WORKING DATA »

- - - - - - -

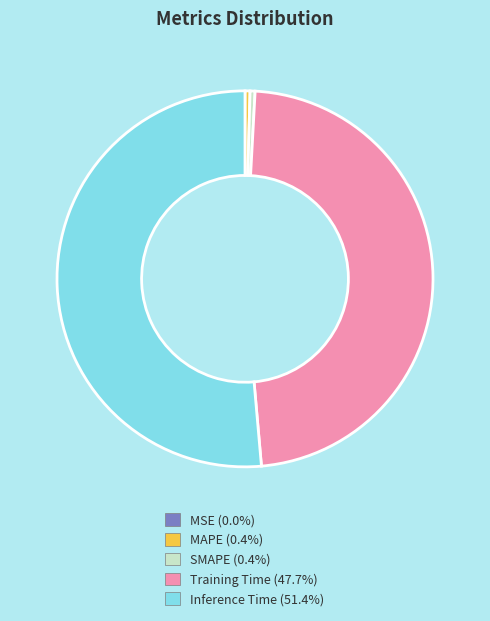

Between Inference Time and SMAPE, which is larger?

Inference Time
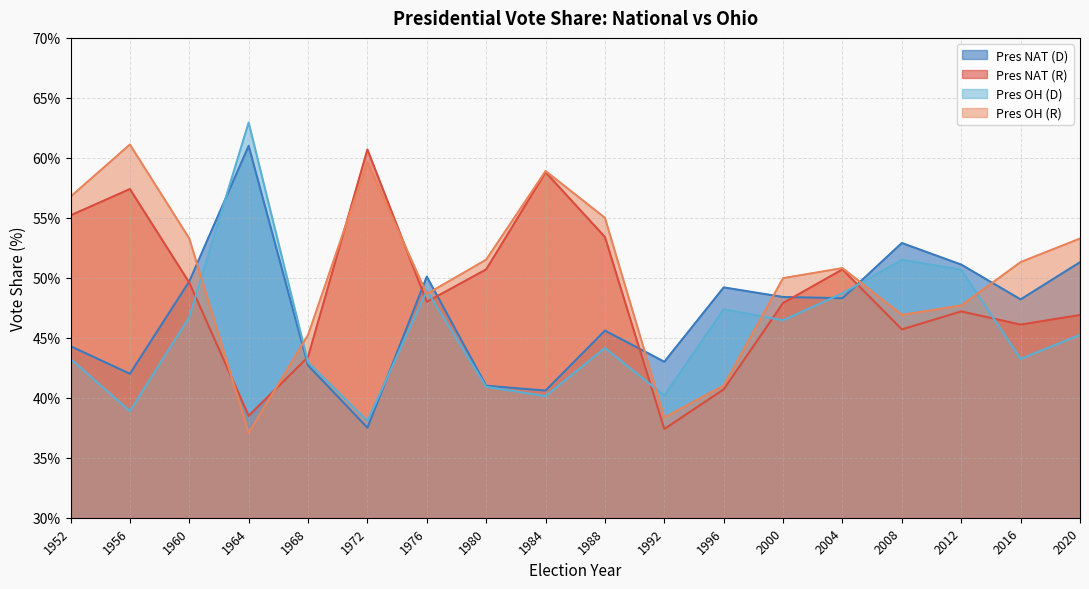

What is the average value of the Pres NAT (R) series?

48.8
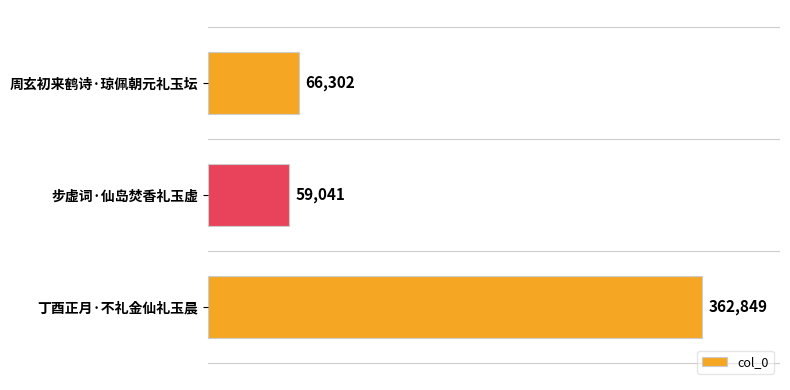

Which label corresponds to the smallest value in the chart?

步虚词·仙岛焚香礼玉虚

- - - - - - -

THE PROBLEM » Update the records from the line containing "What is the" through the end of the records, replacing "average value" with "mean value" and leaving every other part as it is. Give only those lines, and leave the pictures out.

SOLUTION TO THIS PROBLEM »
What is the mean value of the Pres NAT (R) series?

48.8

Which label corresponds to the smallest value in the chart?

步虚词·仙岛焚香礼玉虚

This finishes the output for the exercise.